▶ **Exercise aim**
Answer these from the comment thread below:
1. What GRBL setting does winder give for changing units?
2. According to jahnj0584, which values should the workspace or grid come from?
3. Whose visualization style does vMeph want matched?

▶ **Page extract**

:::

Open dastultz opened 6 years ago

dastultz commented 6 years ago

Thanks for such a powerful tool!

Thanks!

winder commented 6 years ago

UGS is rapidly becoming more than just a "Sender", so I think that a lot of this feedback is extremely useful.

I particularly like the idea of having the visualizer somehow represent the available workspace, it's something that I've been thinking about recently as well. But I'm not sure how it could be done in a robust way until the machine has been homed.

I wasn't aware of the axis mixup, I'll have to take a look at that.

For units you can set this in GRBL with $13=1

dastultz commented 6 years ago

On the units thing ($13=1), super, I was messing around with it "offline". Thanks!

jahnj0584 commented 6 years ago

Agreed with the axis colours. The triad in UGS is wrong. Workspace, or the grid shown should just come from the 130/131/132 values, when a gcode dimension is large enough to show it. No point seeing the whole table on a 2" part....

His second point is already in UGS as the gcode dimensions. Thats your spindle travel path, not your part size.

vMeph commented 6 years ago

would be lovely to have visualization the same style has chilipeppr!!!

:::

▶ **Extracted entries**
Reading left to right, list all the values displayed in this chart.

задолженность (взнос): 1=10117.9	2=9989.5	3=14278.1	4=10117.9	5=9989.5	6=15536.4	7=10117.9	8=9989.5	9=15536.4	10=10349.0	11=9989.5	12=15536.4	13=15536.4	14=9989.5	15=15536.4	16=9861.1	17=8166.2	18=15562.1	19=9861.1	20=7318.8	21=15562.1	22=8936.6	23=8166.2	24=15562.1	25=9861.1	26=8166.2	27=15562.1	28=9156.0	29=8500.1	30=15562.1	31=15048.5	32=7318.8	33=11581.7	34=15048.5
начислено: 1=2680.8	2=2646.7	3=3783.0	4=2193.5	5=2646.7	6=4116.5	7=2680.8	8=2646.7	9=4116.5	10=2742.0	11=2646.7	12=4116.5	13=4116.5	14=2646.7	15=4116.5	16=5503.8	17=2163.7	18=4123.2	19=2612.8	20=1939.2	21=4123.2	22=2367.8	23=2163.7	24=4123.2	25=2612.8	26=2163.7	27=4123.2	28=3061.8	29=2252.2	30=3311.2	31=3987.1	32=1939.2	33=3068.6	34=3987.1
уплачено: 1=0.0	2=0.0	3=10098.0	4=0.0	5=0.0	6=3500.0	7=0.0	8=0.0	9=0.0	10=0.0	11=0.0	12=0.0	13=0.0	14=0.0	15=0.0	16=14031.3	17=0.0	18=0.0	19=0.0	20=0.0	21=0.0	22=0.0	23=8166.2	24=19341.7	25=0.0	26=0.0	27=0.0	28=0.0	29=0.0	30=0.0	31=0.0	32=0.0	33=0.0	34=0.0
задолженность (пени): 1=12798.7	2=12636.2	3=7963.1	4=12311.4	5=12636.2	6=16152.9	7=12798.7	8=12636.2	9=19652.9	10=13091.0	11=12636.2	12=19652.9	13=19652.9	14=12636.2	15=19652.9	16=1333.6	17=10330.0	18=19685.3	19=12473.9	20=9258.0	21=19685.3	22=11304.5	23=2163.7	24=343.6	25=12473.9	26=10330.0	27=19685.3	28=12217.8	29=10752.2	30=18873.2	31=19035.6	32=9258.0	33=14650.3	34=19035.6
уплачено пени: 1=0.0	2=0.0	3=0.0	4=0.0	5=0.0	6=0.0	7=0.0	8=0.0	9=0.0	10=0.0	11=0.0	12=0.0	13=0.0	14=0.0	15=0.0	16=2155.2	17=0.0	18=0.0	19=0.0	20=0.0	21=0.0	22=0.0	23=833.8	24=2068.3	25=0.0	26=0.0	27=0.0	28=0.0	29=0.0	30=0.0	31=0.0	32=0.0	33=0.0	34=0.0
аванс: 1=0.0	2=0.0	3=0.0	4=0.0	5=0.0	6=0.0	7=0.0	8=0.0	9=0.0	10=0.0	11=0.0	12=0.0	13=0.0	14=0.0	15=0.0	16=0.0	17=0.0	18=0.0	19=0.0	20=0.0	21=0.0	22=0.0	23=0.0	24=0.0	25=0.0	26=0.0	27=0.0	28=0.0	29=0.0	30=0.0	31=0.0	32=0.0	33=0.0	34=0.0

:::

▶ **Completed task**
1. $13=1
2. The 130/131/132 values
3. Chilipeppr's